-- RECORDS FOR THE EXERCISE follows --

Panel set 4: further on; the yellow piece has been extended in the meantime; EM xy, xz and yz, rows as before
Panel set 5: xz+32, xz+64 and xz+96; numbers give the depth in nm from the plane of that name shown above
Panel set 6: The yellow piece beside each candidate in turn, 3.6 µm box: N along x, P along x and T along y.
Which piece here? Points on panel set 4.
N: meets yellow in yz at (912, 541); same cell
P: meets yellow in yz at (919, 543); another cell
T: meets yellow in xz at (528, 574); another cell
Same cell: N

-- RECORDS FOR THE EXERCISE concluded --

▶ [PROBLEM DETAILS]:
Copy out all the entries shown above, character for character.

▶ [EXERCISE OUTPUT]:
Panel set 4: further on; the yellow piece has been extended in the meantime; EM xy, xz and yz, rows as before
Panel set 5: xz+32, xz+64 and xz+96; numbers give the depth in nm from the plane of that name shown above
Panel set 6: The yellow piece beside each candidate in turn, 3.6 µm box: N along x, P along x and T along y.
Which piece here? Points on panel set 4.
N: meets yellow in yz at (912, 541); same cell
P: meets yellow in yz at (919, 543); another cell
T: meets yellow in xz at (528, 574); another cell
Same cell: N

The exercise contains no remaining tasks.